Turning to the plaintiff’s claims, the court partially granted the carrier’s motion to dismiss, ruling that the assignee had no standing to assert claims against the carrier. The court reasoned that “[a]n insured’s disbarred former attorney surely does not fall within the narrow class of individuals who may pursue a statutory bad faith claim.” The court also ruled that the former counsel’s claim that he was a “beneficiary” of the insured’s contract did not meet the standards for establishing third party beneficiary status.
Next, the court ruled, following an earlier decision against the same plaintiff, that statutory bad faith claims are in the nature of unliquidated tort claims which are un-assignable under Pennsylvania law. While breach of contract claims may be assignable, the court ruled that the assignment in this case, which permitted the disbarred assignee to function as the insured’s attorney, is contrary to public policy. As such, the court ruled that the assignee had no standing to bring these claims.
With respect to the insured’s claims, the court first ruled that the parties’ forum selection clause is ineffective, preventing the carrier’s claim of improper venue. The court also held that the pendency of arbitration in Delaware is not the proper ground for dismissal. Lastly, the court reasoned that the carrier was incorrect that the case should be dismissed because Delaware law, not Pennsylvania law, should apply.

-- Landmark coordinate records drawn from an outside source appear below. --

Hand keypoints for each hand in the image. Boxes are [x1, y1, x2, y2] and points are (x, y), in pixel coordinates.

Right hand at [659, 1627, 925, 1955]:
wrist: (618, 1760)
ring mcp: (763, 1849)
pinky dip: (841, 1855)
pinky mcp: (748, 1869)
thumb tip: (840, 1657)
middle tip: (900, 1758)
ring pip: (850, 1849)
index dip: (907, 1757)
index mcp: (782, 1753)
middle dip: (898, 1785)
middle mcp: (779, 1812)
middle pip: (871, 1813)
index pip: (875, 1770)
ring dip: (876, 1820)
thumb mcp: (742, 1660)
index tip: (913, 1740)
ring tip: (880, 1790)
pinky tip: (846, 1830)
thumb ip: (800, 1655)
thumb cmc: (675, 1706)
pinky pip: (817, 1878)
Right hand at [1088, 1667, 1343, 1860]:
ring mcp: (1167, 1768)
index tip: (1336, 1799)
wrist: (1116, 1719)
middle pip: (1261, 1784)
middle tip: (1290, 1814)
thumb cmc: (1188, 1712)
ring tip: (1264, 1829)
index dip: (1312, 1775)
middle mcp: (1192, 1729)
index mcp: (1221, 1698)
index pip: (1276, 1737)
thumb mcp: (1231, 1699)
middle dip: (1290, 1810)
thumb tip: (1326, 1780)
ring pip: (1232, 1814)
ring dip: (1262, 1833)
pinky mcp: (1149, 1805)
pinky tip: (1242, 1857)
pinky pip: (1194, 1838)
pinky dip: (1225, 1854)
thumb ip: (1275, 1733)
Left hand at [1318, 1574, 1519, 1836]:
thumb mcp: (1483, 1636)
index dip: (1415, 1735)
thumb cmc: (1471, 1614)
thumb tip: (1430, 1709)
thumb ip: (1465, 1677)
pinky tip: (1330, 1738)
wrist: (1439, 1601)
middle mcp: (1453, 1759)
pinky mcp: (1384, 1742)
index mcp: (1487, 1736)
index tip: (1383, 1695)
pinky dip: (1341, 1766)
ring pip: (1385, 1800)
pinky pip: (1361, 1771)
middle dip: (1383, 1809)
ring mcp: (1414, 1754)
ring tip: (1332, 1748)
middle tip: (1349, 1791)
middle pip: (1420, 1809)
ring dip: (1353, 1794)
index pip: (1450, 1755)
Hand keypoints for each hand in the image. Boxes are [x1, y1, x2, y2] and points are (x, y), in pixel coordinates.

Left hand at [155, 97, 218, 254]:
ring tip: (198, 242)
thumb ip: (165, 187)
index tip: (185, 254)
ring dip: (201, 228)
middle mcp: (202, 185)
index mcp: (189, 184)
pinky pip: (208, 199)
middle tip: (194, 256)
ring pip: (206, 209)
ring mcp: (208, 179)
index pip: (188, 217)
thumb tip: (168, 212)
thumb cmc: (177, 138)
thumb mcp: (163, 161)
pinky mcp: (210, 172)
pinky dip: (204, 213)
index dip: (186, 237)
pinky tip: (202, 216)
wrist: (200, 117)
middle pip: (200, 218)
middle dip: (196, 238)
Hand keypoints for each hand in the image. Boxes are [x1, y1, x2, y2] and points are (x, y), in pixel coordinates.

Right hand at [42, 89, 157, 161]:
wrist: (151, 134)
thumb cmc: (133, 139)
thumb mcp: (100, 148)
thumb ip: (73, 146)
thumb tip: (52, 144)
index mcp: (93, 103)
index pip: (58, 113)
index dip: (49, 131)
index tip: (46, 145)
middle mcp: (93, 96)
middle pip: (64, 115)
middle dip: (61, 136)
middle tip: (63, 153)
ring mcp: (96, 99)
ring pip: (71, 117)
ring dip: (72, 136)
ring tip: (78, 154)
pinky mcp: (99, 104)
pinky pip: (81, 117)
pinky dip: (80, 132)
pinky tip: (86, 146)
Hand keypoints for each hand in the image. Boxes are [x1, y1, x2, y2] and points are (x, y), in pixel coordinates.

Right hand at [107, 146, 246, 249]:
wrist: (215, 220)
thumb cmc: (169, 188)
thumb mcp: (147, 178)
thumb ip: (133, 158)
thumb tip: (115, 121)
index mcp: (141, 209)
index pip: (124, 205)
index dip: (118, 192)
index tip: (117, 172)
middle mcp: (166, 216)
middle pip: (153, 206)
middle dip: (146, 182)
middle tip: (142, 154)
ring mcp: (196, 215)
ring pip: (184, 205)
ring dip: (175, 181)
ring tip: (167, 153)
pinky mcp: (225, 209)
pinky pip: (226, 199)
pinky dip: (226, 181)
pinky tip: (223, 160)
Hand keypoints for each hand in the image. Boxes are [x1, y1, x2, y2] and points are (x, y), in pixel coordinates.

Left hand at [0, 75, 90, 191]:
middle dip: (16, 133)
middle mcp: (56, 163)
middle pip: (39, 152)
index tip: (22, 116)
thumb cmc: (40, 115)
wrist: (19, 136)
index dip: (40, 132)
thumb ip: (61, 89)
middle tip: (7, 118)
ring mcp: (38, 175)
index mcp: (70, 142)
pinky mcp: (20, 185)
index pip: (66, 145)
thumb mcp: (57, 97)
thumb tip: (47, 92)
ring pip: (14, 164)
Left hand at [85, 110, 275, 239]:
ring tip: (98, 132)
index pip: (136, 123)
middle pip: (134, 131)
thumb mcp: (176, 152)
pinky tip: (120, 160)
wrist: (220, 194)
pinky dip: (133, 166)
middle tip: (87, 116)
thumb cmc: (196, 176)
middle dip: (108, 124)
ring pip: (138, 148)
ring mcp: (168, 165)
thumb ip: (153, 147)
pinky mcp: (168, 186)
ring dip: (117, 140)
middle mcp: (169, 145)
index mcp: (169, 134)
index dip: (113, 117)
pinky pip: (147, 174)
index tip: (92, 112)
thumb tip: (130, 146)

This case was affirmed in a short non-precedential opinion, wherein the court stated: “The District Court concluded that, as a threshold jurisdictional matter, Feingold had not alleged an Article III injury, and, therefore, lacked standing to pursue his claims against State Farm. We agree, and after review of the briefs and appendices submitted by the parties, we find no basis for disturbing the exceedingly thorough and well-reasoned April 3, 2012 opinion of the District Court. We thus affirm the order of the District Court substantially for the reasons set forth in its opinion.”